Até o chocolate da Alemanha
Sou liberado do serviço na hora do almoço: é dia de jogo do Brasil. Botei 2x0 para a Alemanha no bolão, mas ainda acalento tímidas esperanças de vitória brasileira. Quem sabe? Tem acontecido tanta coisa nessa Copa. Chego em casa e a minha vizinha de quarto, uma senhora de meia idade, aparece e diz que, se eu quiser, posso assistir ao jogo com ela. Ela, que nem gosta de futebol, deve ter percebido que assisti a todos os jogos sozinho no meu quarto, mas é justamente assim que eu gosto de assistir. Agradeço o convite, mas não aceito.
Tenho ainda um bom tempo antes do jogo – é hoje, Fred! Decido desligar todos os aparelhos, deitar na cama e ler, entrar em outro mundo, esquecer totalmente a partida de logo mais.
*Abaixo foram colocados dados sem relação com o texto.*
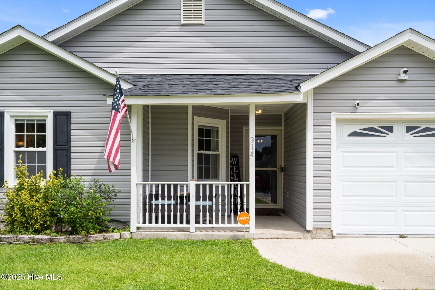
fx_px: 362
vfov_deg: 43.6
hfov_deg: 61.9
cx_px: 218
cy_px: 145
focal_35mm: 30
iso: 200
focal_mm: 30
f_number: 7.1
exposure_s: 1/500
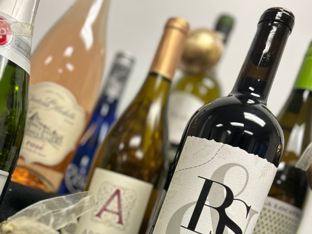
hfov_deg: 46.4
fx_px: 361
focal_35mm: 40
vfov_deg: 35.1
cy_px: 179
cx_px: 120
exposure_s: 1/120
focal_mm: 5.7
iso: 80
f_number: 1.5
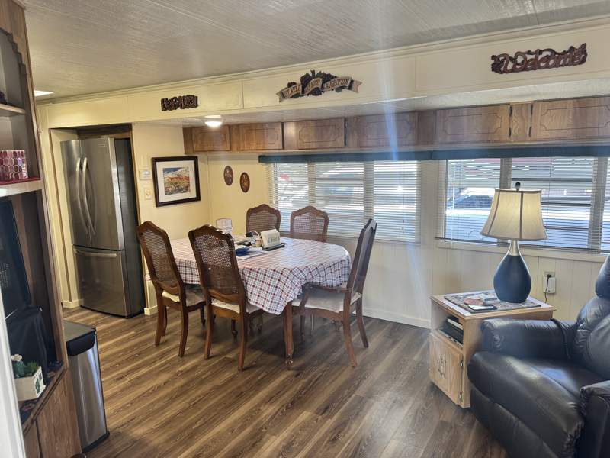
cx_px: 305
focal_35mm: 24
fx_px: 423
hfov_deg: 71.6
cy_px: 229
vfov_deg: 56.8
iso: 125
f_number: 1.78
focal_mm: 6.76
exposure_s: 1/120
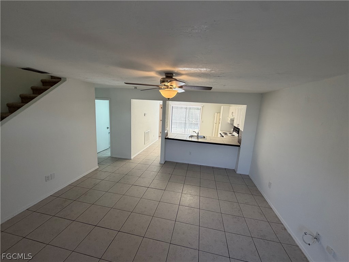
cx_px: 174
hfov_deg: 102.1
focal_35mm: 14
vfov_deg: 85.7
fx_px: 141
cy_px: 131
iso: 250
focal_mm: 2.22
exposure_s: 1/120
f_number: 2.2
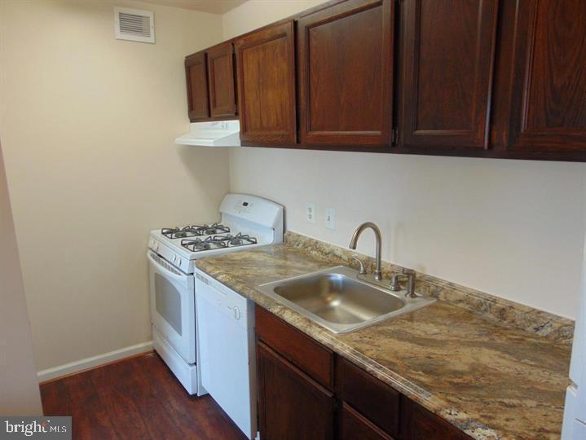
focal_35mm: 25
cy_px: 220
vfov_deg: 54.9
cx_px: 293
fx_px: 423
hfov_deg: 69.4
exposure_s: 1/30
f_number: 3
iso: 160
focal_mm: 4.5
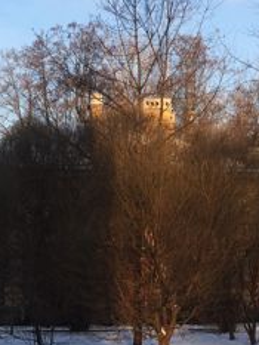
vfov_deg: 17.8
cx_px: 81
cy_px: 393
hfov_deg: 13.9
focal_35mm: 106
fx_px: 1057
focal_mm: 4.15
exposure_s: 1/791
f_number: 2.2
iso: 32
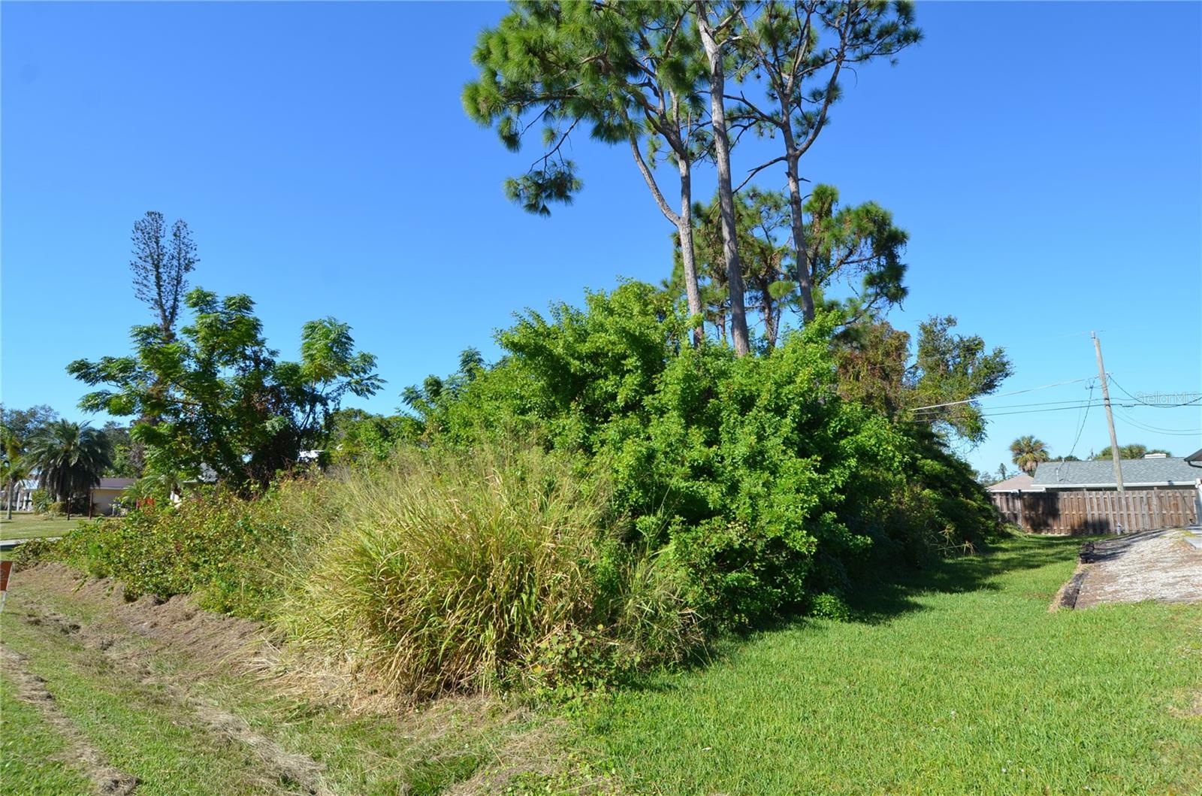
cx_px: 601
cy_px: 398
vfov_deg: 67.1
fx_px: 600
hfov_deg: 90.1
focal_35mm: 18
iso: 110
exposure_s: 1/250
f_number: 8
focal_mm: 12
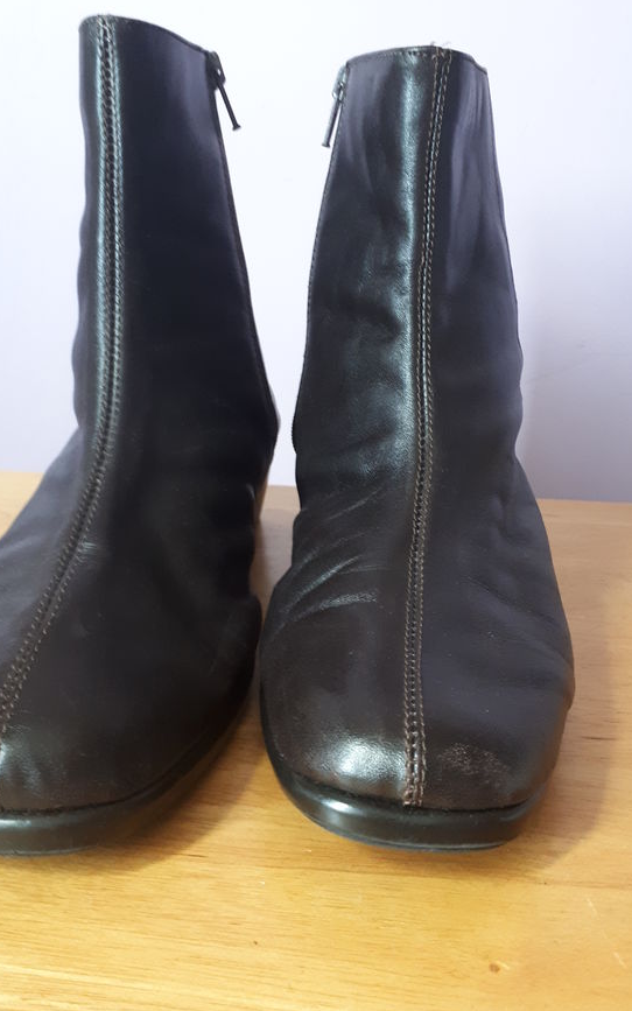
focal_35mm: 33
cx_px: 338
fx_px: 909
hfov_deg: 38.3
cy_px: 514
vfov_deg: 58.1
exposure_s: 1/17
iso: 250
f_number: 1.9
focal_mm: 3.6
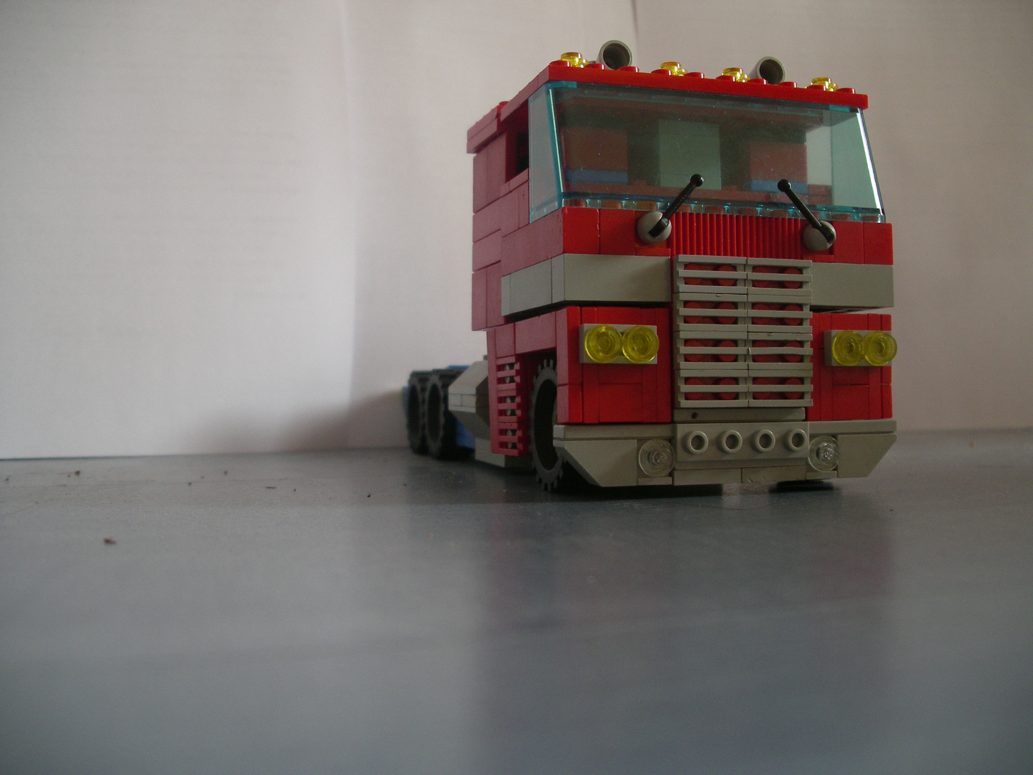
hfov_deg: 50.1
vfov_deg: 38.7
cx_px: 516
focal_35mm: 37
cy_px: 388
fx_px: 1104
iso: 200
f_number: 2.8
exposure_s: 1/6
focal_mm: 7.8
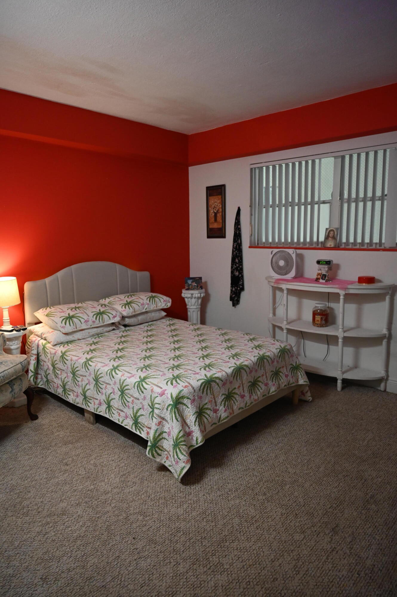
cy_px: 298
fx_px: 398
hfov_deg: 53.1
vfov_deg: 73.8
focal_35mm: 24
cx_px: 198
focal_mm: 24
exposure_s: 1/100
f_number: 4
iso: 3200
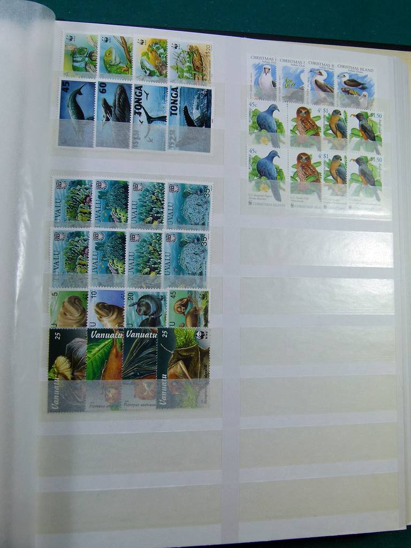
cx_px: 206
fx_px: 475
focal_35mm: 30
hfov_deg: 46.8
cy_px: 274
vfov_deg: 60.0
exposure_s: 1/125
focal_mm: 5.4
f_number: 4
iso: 100
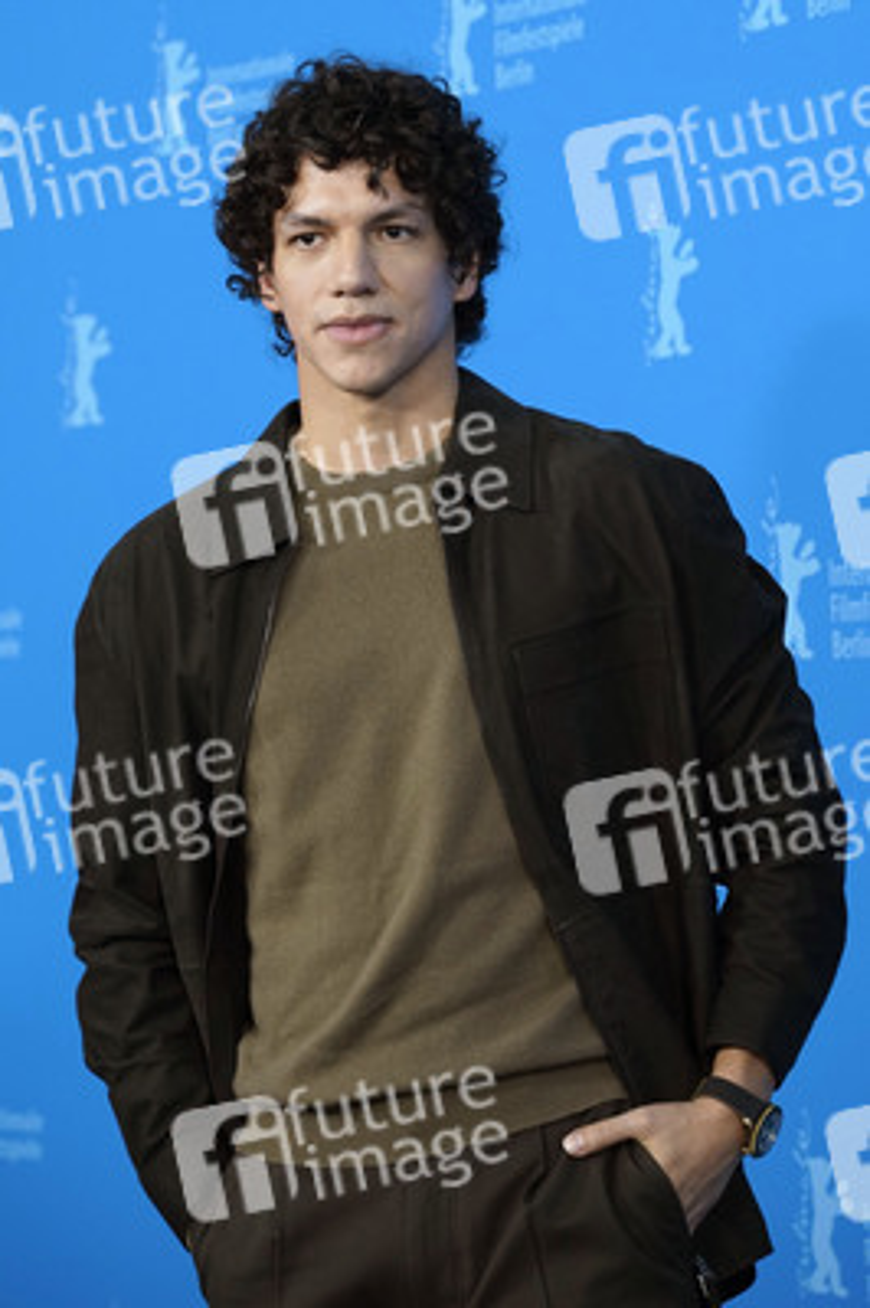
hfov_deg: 12.8
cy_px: 654
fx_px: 3885
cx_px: 435
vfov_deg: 19.1
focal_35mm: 107
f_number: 5.6
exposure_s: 1/160
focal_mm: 107
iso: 2000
Relaxo, chego a cochilar, mas sou acordado pelo barulho no quarto ao lado. Ninguém está morando lá e Dona Lúcia resolveu fazer uma faxina bem na hora do jogo. Não gosta muito de futebol, assim como a diarista que veio ajudar. Suspiro, levanto-me, ligo a TV, canto o hino nacional (mentira, não canto) e espero a bola rolar.
Nos primeiros cinco minutos, eu berro: "A Alemanha está com medo do Brasil! Nem o tiro de meta eles chutam pra frente". Só que logo acontece o primeiro gol alemão. Xingo, reclamo, mas ainda acredito. Vem o segundo e eu largo os pontos - sinto cheiro de goleada. E ela vem: três, quatro, cinco... Meu Deus, desde a Segunda Guerra que os alemães não praticavam uma blitzkrieg assim. Desejo que os brasileiros caiam, simulem contusão, abandonem o jogo, qualquer coisa.
As mulheres ao lado me perguntam quando está o jogo. Também penso em cair, simular um ataque epiléptico, mas não responder. O pior é que o jogo ainda não acabou. Penso no Barbosa e na seleção de 50: todos redimidos. Dona Lúcia diz que depois que acabar o jogo vai querer a minha ajuda para colocar umas cortinas. No 7x0 elas voltam a me perguntar quanto está. Exerço o meu sadismo: "Adivinhem". Mas eu não podia esperar a noite inteira até que elas acertassem.